» **Objective**: How many lines of the material below contain the string "node"? Reply with only the number.

═══

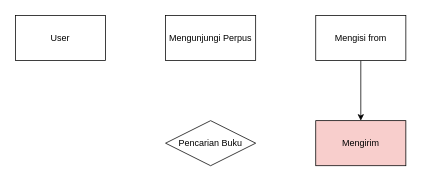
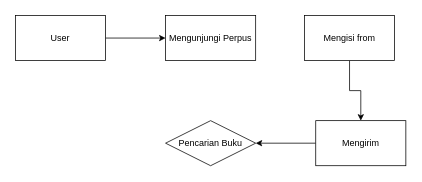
  <mxCell id="0" />
  <mxCell id="1" parent="0" />
+ <mxCell id="2" value="" style="edgeStyle=orthogonalEdgeStyle;rounded=0;orthogonalLoop=1;jettySize=auto;html=1;" edge="1" parent="1" source="3" target="4"><mxGeometry relative="1" as="geometry" /></mxCell>
  <mxCell id="3" value="User" style="rounded=0;whiteSpace=wrap;html=1;" vertex="1" parent="1"><mxGeometry x="20" y="20" width="120" height="60" as="geometry" /></mxCell>
  <mxCell id="4" value="Mengunjungi Perpus" style="rounded=0;whiteSpace=wrap;html=1;" vertex="1" parent="1"><mxGeometry x="220" y="20" width="120" height="60" as="geometry" /></mxCell>
  <mxCell id="5" value="" style="edgeStyle=orthogonalEdgeStyle;rounded=0;orthogonalLoop=1;jettySize=auto;html=1;" edge="1" parent="1" source="6" target="8"><mxGeometry relative="1" as="geometry" /></mxCell>
- <mxCell id="6" value="Mengisi from" style="rounded=0;whiteSpace=wrap;html=1;" vertex="1" parent="1"><mxGeometry x="420" y="20" width="120" height="60" as="geometry" /></mxCell>
- <mxCell id="8" value="Mengirim" style="rounded=0;whiteSpace=wrap;html=1;fillColor=#f8cecc;" vertex="1" parent="1"><mxGeometry x="420" y="160" width="120" height="60" as="geometry" /></mxCell>
+ <mxCell id="6" value="Mengisi from" style="rounded=0;whiteSpace=wrap;html=1;" vertex="1" parent="1"><mxGeometry x="405" y="20" width="120" height="60" as="geometry" /></mxCell>
+ <mxCell id="7" value="" style="edgeStyle=orthogonalEdgeStyle;rounded=0;orthogonalLoop=1;jettySize=auto;html=1;" edge="1" parent="1" source="8" target="9"><mxGeometry relative="1" as="geometry" /></mxCell>
+ <mxCell id="8" value="Mengirim" style="rounded=0;whiteSpace=wrap;html=1;" vertex="1" parent="1"><mxGeometry x="420" y="160" width="120" height="60" as="geometry" /></mxCell>
  <mxCell id="9" value="Pencarian Buku" style="rhombus;whiteSpace=wrap;html=1;" vertex="1" parent="1"><mxGeometry x="220" y="160" width="120" height="60" as="geometry" /></mxCell>
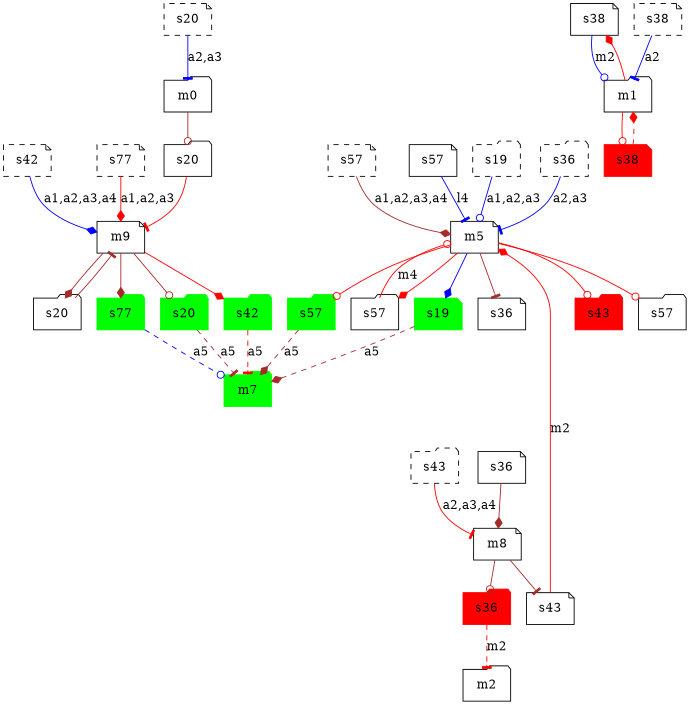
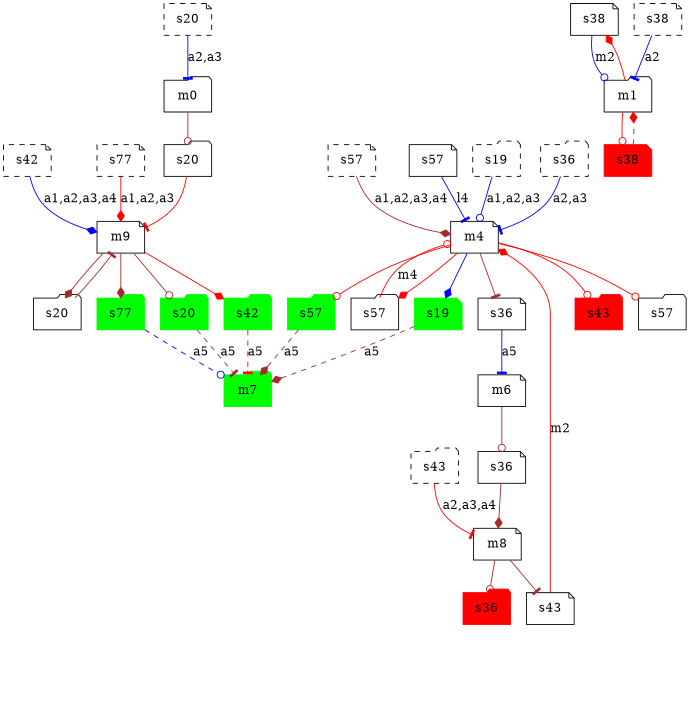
  digraph {
    node [shape=folder]
    edge [arrowhead=diamond color=red]
-   m5 [shape=note]
+   m5 [shape=note label=m4]
    n2 [color=green label=s19 shape=note style=filled]
    n3 [label=s36 shape=note]
    n4 [color=red label=s43 style=filled]
    n5 [label=s57]
    n6 [label=s57]
    n7 [color=green label=s57 style=filled]
    m7 [color=green style=filled]
+   m6 [shape=note]
    m9 [shape=note]
    n11 [label=s20]
    n12 [color=green label=s20 style=filled]
    n13 [color=green label=s42 style=filled]
    n14 [color=green label=s77 style=filled]
    n15 [label=s38 shape=note]
    m1
    n17 [color=red label=s38 shape=note style=filled]
    n18 [label=s57 shape=note]
    m8 [shape=note]
    n20 [color=red label=s36 style=filled]
    n21 [label=s43 shape=note]
-   m2
    n23 [label=s20]
    m0
    n25 [label=s36 shape=note]
    n26 [label=s19 style=dashed]
    n27 [label=s20 shape=note style=dashed]
    n28 [label=s36 style=dashed]
    n29 [label=s38 shape=note style=dashed]
    n30 [label=s42 shape=note style=dashed]
    n31 [label=s43 style=dashed]
    n32 [label=s57 shape=note style=dashed]
    n33 [label=s77 shape=note style=dashed]
    m5 -> n2 [color=blue]
    m5 -> n3 [arrowhead=tee color=brown]
    m5 -> n4 [arrowhead=odot]
    m5 -> n5 [arrowhead=odot]
    m5 -> n6
    m5 -> n7 [arrowhead=odot]
    n2 -> m7 [color=brown label=a5 style=dashed]
+   n3 -> m6 [arrowhead=tee color=blue label=a5]
    n6 -> m5 [arrowhead=odot label=m4]
    n7 -> m7 [color=brown label=a5 style=dashed]
+   m6 -> n25 [arrowhead=odot color=brown]
    m9 -> n11 [color=brown]
    m9 -> n12 [arrowhead=odot color=brown]
    m9 -> n13
    m9 -> n14 [color=brown]
    n11 -> m9 [arrowhead=tee color=brown]
    n12 -> m7 [arrowhead=tee color=brown label=a5 style=dashed]
    n13 -> m7 [arrowhead=tee label=a5 style=dashed]
    n14 -> m7 [arrowhead=odot color=blue label=a5 style=dashed]
    n15 -> m1 [arrowhead=odot color=blue label=m2]
    m1 -> n15
    m1 -> n17 [arrowhead=odot]
    n17 -> m1 [style=dashed]
    n18 -> m5 [arrowhead=tee color=blue label=l4]
    m8 -> n20 [arrowhead=odot color=brown]
    m8 -> n21 [arrowhead=tee color=brown]
-   n20 -> m2 [arrowhead=tee label=m2 style=dashed]
    n21 -> m5 [label=m2]
    n23 -> m9 [arrowhead=tee]
    m0 -> n23 [arrowhead=odot color=brown]
    n25 -> m8 [color=brown]
    n26 -> m5 [arrowhead=odot color=blue label="a1,a2,a3"]
    n27 -> m0 [arrowhead=tee color=blue label="a2,a3"]
    n28 -> m5 [arrowhead=tee color=blue label="a2,a3"]
    n29 -> m1 [arrowhead=tee color=blue label=a2]
    n30 -> m9 [color=blue label="a1,a2,a3,a4"]
    n31 -> m8 [arrowhead=tee label="a2,a3,a4"]
    n32 -> m5 [color=brown label="a1,a2,a3,a4"]
    n33 -> m9 [label="a1,a2,a3"]
  }
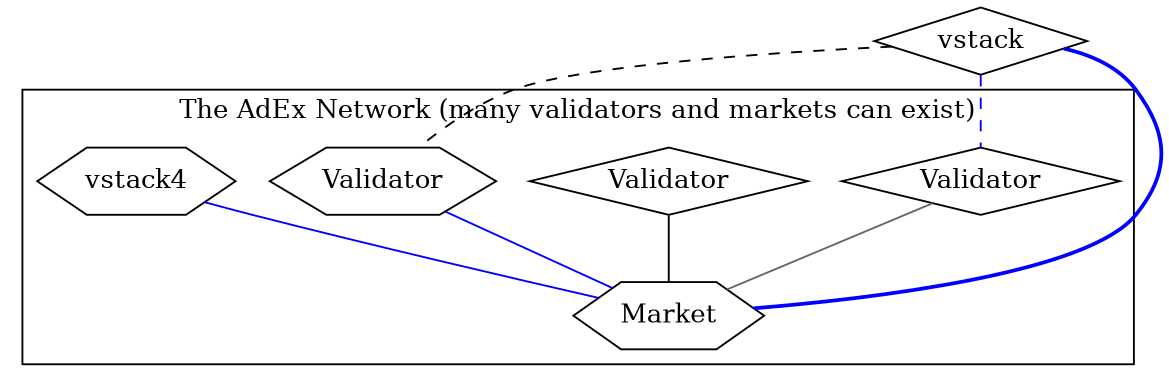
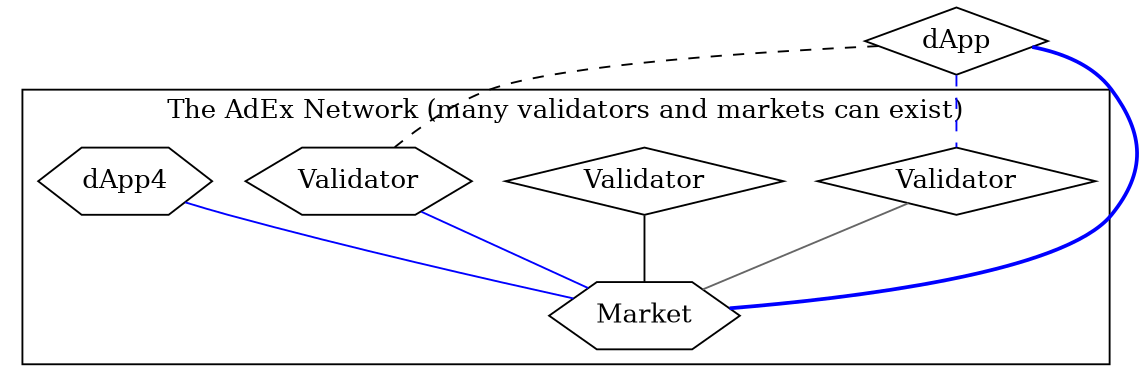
  graph {
    node [shape=diamond]
    edge [color=blue]
    n1 [label=Validator]
    n2 [label=Market shape=hexagon]
    n3 [label=Validator]
    n4 [label=Validator shape=hexagon]
-   vstack4 [shape=hexagon]
-   n6 [label=vstack]
+   vstack4 [shape=hexagon label=dApp4]
+   n6 [label=dApp]
    subgraph cluster_1 {
      label="The AdEx Network (many validators and markets can exist)"
      n1
      n2
      n3
      n4
      vstack4
    }
    n1 -- n2 [color=gray40]
    n3 -- n2 [color=black]
    n4 -- n2
    vstack4 -- n2
    n6 -- n1 [style=dashed]
    n6 -- n2 [penwidth=2]
    n6 -- n4 [color=black style=dashed]
  }
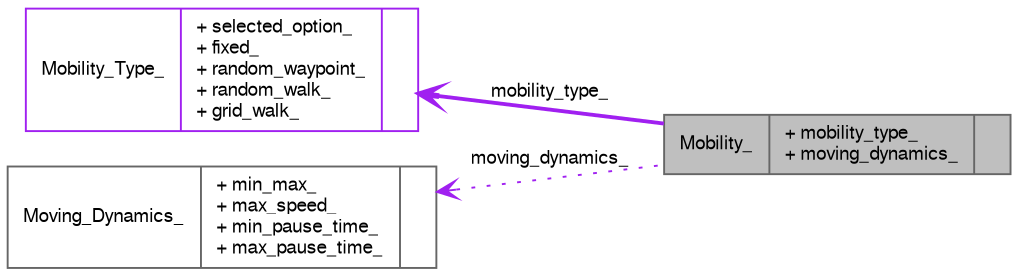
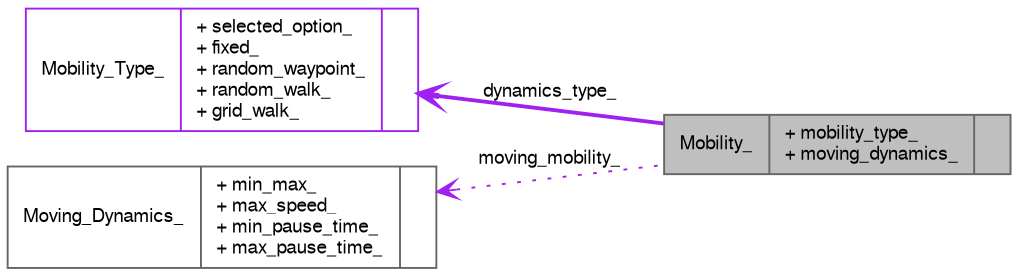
  digraph {
    rankdir=LR
    node [color=gray40 fillcolor=white fontname=FreeSans fontsize=10 shape=record style=filled]
    edge [arrowtail=open color=purple dir=back fontname=FreeSans fontsize=10 labelfontname=FreeSans labelfontsize=10]
    n1 [fillcolor=grey75 fontcolor=black height=0.2 label="{Mobility_\n|+ mobility_type_\l+ moving_dynamics_\l|}" width=0.4]
    n2 [color=purple height=0.2 label="{Mobility_Type_\n|+ selected_option_\l+ fixed_\l+ random_waypoint_\l+ random_walk_\l+ grid_walk_\l|}" width=0.4]
    n3 [height=0.2 label="{Moving_Dynamics_\n|+ min_max_\l+ max_speed_\l+ min_pause_time_\l+ max_pause_time_\l|}" width=0.4]
-   n2 -> n1 [label=mobility_type_ style=bold]
-   n3 -> n1 [label=moving_dynamics_ style=dotted]
+   n2 -> n1 [label=dynamics_type_ style=bold]
+   n3 -> n1 [label=moving_mobility_ style=dotted]
  }
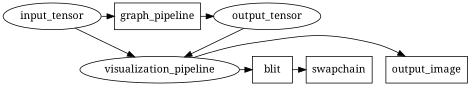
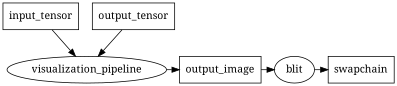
  digraph {
    fontname="Noto Serif"
    node [fontname="Noto Serif" shape=box]
    edge [fontname="Noto Serif"]
-   input_tensor [shape=ellipse]
-   output_tensor [shape=ellipse]
-   graph_pipeline
+   input_tensor
+   output_tensor
    output_image
    swapchain
    visualization_pipeline [shape=ellipse]
-   blit
+   blit [shape=ellipse]
    subgraph sub_1 {
      rank=same
      input_tensor
      output_tensor
-     graph_pipeline
    }
    subgraph sub_2 {
      rank=same
      output_image
      swapchain
      visualization_pipeline
      blit
    }
-   input_tensor -> graph_pipeline
    input_tensor -> visualization_pipeline
    output_tensor -> visualization_pipeline
-   graph_pipeline -> output_tensor
-   visualization_pipeline -> blit
+   output_image -> blit
    visualization_pipeline -> output_image
    blit -> swapchain
  }
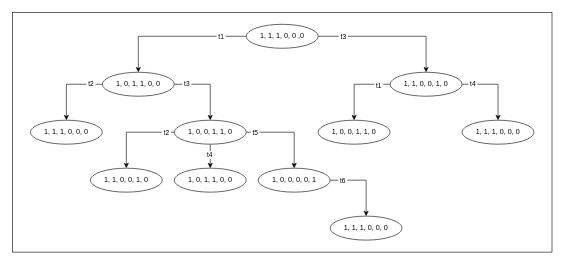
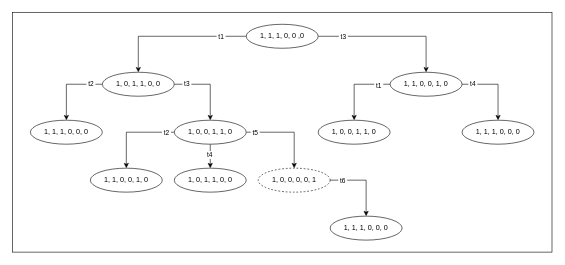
  <mxCell id="0" />
  <mxCell id="1" parent="0" />
  <mxCell id="2" value="" style="rounded=0;whiteSpace=wrap;html=1;" vertex="1" parent="1"><mxGeometry x="20" y="20" width="900" height="400" as="geometry" /></mxCell>
  <mxCell id="3" style="edgeStyle=orthogonalEdgeStyle;rounded=0;orthogonalLoop=1;jettySize=auto;html=1;exitX=0;exitY=0.5;exitDx=0;exitDy=0;entryX=0.5;entryY=0;entryDx=0;entryDy=0;" edge="1" parent="1" source="7" target="12"><mxGeometry relative="1" as="geometry" /></mxCell>
  <mxCell id="4" value="&amp;nbsp;t1&amp;nbsp;" style="edgeLabel;html=1;align=center;verticalAlign=middle;resizable=0;points=[];" vertex="1" connectable="0" parent="3"><mxGeometry x="-0.644" relative="1" as="geometry"><mxPoint as="offset" /></mxGeometry></mxCell>
  <mxCell id="5" style="edgeStyle=orthogonalEdgeStyle;rounded=0;orthogonalLoop=1;jettySize=auto;html=1;exitX=1;exitY=0.5;exitDx=0;exitDy=0;entryX=0.5;entryY=0;entryDx=0;entryDy=0;" edge="1" parent="1" source="7" target="17"><mxGeometry relative="1" as="geometry" /></mxCell>
  <mxCell id="6" value="&amp;nbsp;t3&amp;nbsp;" style="edgeLabel;html=1;align=center;verticalAlign=middle;resizable=0;points=[];" vertex="1" connectable="0" parent="5"><mxGeometry x="-0.656" relative="1" as="geometry"><mxPoint as="offset" /></mxGeometry></mxCell>
  <mxCell id="7" value="1, 1, 1, 0, 0 ,0" style="ellipse;whiteSpace=wrap;html=1;" vertex="1" parent="1"><mxGeometry x="410" y="40" width="120" height="40" as="geometry" /></mxCell>
  <mxCell id="8" style="edgeStyle=orthogonalEdgeStyle;rounded=0;orthogonalLoop=1;jettySize=auto;html=1;exitX=0;exitY=0.5;exitDx=0;exitDy=0;entryX=0.5;entryY=0;entryDx=0;entryDy=0;" edge="1" parent="1" source="12" target="27"><mxGeometry relative="1" as="geometry" /></mxCell>
  <mxCell id="9" value="&amp;nbsp;t2&amp;nbsp;" style="edgeLabel;html=1;align=center;verticalAlign=middle;resizable=0;points=[];" vertex="1" connectable="0" parent="8"><mxGeometry x="-0.679" y="-2" relative="1" as="geometry"><mxPoint x="-1" as="offset" /></mxGeometry></mxCell>
  <mxCell id="10" style="edgeStyle=orthogonalEdgeStyle;rounded=0;orthogonalLoop=1;jettySize=auto;html=1;exitX=1;exitY=0.5;exitDx=0;exitDy=0;entryX=0.5;entryY=0;entryDx=0;entryDy=0;" edge="1" parent="1" source="12" target="26"><mxGeometry relative="1" as="geometry" /></mxCell>
  <mxCell id="11" value="&amp;nbsp;t3&amp;nbsp;" style="edgeLabel;html=1;align=center;verticalAlign=middle;resizable=0;points=[];" vertex="1" connectable="0" parent="10"><mxGeometry x="-0.654" y="2" relative="1" as="geometry"><mxPoint x="-1" as="offset" /></mxGeometry></mxCell>
  <mxCell id="12" value="1, 0, 1, 1, 0, 0" style="ellipse;whiteSpace=wrap;html=1;" vertex="1" parent="1"><mxGeometry x="170" y="120" width="120" height="40" as="geometry" /></mxCell>
  <mxCell id="13" style="edgeStyle=orthogonalEdgeStyle;rounded=0;orthogonalLoop=1;jettySize=auto;html=1;exitX=0;exitY=0.5;exitDx=0;exitDy=0;entryX=0.5;entryY=0;entryDx=0;entryDy=0;" edge="1" parent="1" source="17" target="18"><mxGeometry relative="1" as="geometry" /></mxCell>
  <mxCell id="14" value="&amp;nbsp;t1&amp;nbsp;" style="edgeLabel;html=1;align=center;verticalAlign=middle;resizable=0;points=[];" vertex="1" connectable="0" parent="13"><mxGeometry x="-0.679" y="1" relative="1" as="geometry"><mxPoint x="-1" as="offset" /></mxGeometry></mxCell>
  <mxCell id="15" style="edgeStyle=orthogonalEdgeStyle;rounded=0;orthogonalLoop=1;jettySize=auto;html=1;exitX=1;exitY=0.5;exitDx=0;exitDy=0;entryX=0.5;entryY=0;entryDx=0;entryDy=0;" edge="1" parent="1" source="17" target="19"><mxGeometry relative="1" as="geometry" /></mxCell>
  <mxCell id="16" value="&amp;nbsp;t4&amp;nbsp;" style="edgeLabel;html=1;align=center;verticalAlign=middle;resizable=0;points=[];" vertex="1" connectable="0" parent="15"><mxGeometry x="-0.702" y="2" relative="1" as="geometry"><mxPoint x="-1" as="offset" /></mxGeometry></mxCell>
  <mxCell id="17" value="1, 1, 0, 0, 1, 0" style="ellipse;whiteSpace=wrap;html=1;" vertex="1" parent="1"><mxGeometry x="650" y="120" width="120" height="40" as="geometry" /></mxCell>
  <mxCell id="18" value="1, 0, 0, 1, 1, 0" style="ellipse;whiteSpace=wrap;html=1;" vertex="1" parent="1"><mxGeometry x="530" y="200" width="120" height="40" as="geometry" /></mxCell>
  <mxCell id="19" value="1, 1, 1, 0, 0, 0" style="ellipse;whiteSpace=wrap;html=1;" vertex="1" parent="1"><mxGeometry x="770" y="200" width="120" height="40" as="geometry" /></mxCell>
  <mxCell id="20" style="edgeStyle=orthogonalEdgeStyle;rounded=0;orthogonalLoop=1;jettySize=auto;html=1;exitX=0;exitY=0.5;exitDx=0;exitDy=0;entryX=0.5;entryY=0;entryDx=0;entryDy=0;" edge="1" parent="1" source="26" target="31"><mxGeometry relative="1" as="geometry" /></mxCell>
  <mxCell id="21" value="&amp;nbsp;t2&amp;nbsp;" style="edgeLabel;html=1;align=center;verticalAlign=middle;resizable=0;points=[];" vertex="1" connectable="0" parent="20"><mxGeometry x="-0.808" y="1" relative="1" as="geometry"><mxPoint x="-1" as="offset" /></mxGeometry></mxCell>
  <mxCell id="22" style="edgeStyle=orthogonalEdgeStyle;rounded=0;orthogonalLoop=1;jettySize=auto;html=1;exitX=1;exitY=0.5;exitDx=0;exitDy=0;" edge="1" parent="1" source="26" target="30"><mxGeometry relative="1" as="geometry" /></mxCell>
  <mxCell id="23" value="&amp;nbsp;t5&amp;nbsp;" style="edgeLabel;html=1;align=center;verticalAlign=middle;resizable=0;points=[];" vertex="1" connectable="0" parent="22"><mxGeometry x="-0.792" y="-1" relative="1" as="geometry"><mxPoint x="-1" as="offset" /></mxGeometry></mxCell>
  <mxCell id="24" style="edgeStyle=orthogonalEdgeStyle;rounded=0;orthogonalLoop=1;jettySize=auto;html=1;exitX=0.5;exitY=1;exitDx=0;exitDy=0;entryX=0.5;entryY=0;entryDx=0;entryDy=0;" edge="1" parent="1" source="26" target="32"><mxGeometry relative="1" as="geometry" /></mxCell>
  <mxCell id="25" value="t4" style="edgeLabel;html=1;align=center;verticalAlign=middle;resizable=0;points=[];" vertex="1" connectable="0" parent="24"><mxGeometry x="-0.098" y="-2" relative="1" as="geometry"><mxPoint y="-1" as="offset" /></mxGeometry></mxCell>
  <mxCell id="26" value="1, 0, 0, 1, 1, 0" style="ellipse;whiteSpace=wrap;html=1;" vertex="1" parent="1"><mxGeometry x="290" y="200" width="120" height="40" as="geometry" /></mxCell>
  <mxCell id="27" value="1, 1, 1, 0, 0, 0" style="ellipse;whiteSpace=wrap;html=1;" vertex="1" parent="1"><mxGeometry x="50" y="200" width="120" height="40" as="geometry" /></mxCell>
  <mxCell id="28" style="edgeStyle=orthogonalEdgeStyle;rounded=0;orthogonalLoop=1;jettySize=auto;html=1;exitX=1;exitY=0.5;exitDx=0;exitDy=0;entryX=0.5;entryY=0;entryDx=0;entryDy=0;" edge="1" parent="1" source="30" target="33"><mxGeometry relative="1" as="geometry" /></mxCell>
  <mxCell id="29" value="&amp;nbsp;t6&amp;nbsp;" style="edgeLabel;html=1;align=center;verticalAlign=middle;resizable=0;points=[];" vertex="1" connectable="0" parent="28"><mxGeometry x="-0.654" relative="1" as="geometry"><mxPoint x="-1" as="offset" /></mxGeometry></mxCell>
- <mxCell id="30" value="1, 0, 0, 0, 0, 1" style="ellipse;whiteSpace=wrap;html=1;" vertex="1" parent="1"><mxGeometry x="430" y="280" width="120" height="40" as="geometry" /></mxCell>
+ <mxCell id="30" value="1, 0, 0, 0, 0, 1" style="ellipse;whiteSpace=wrap;html=1;dashed=1;" vertex="1" parent="1"><mxGeometry x="430" y="280" width="120" height="40" as="geometry" /></mxCell>
  <mxCell id="31" value="1, 1, 0, 0, 1, 0" style="ellipse;whiteSpace=wrap;html=1;" vertex="1" parent="1"><mxGeometry x="150" y="280" width="120" height="40" as="geometry" /></mxCell>
  <mxCell id="32" value="1, 0, 1, 1, 0, 0" style="ellipse;whiteSpace=wrap;html=1;" vertex="1" parent="1"><mxGeometry x="290" y="280" width="120" height="40" as="geometry" /></mxCell>
  <mxCell id="33" value="1, 1, 1, 0, 0, 0" style="ellipse;whiteSpace=wrap;html=1;" vertex="1" parent="1"><mxGeometry x="550" y="360" width="120" height="40" as="geometry" /></mxCell>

═══

» **Reply**: 4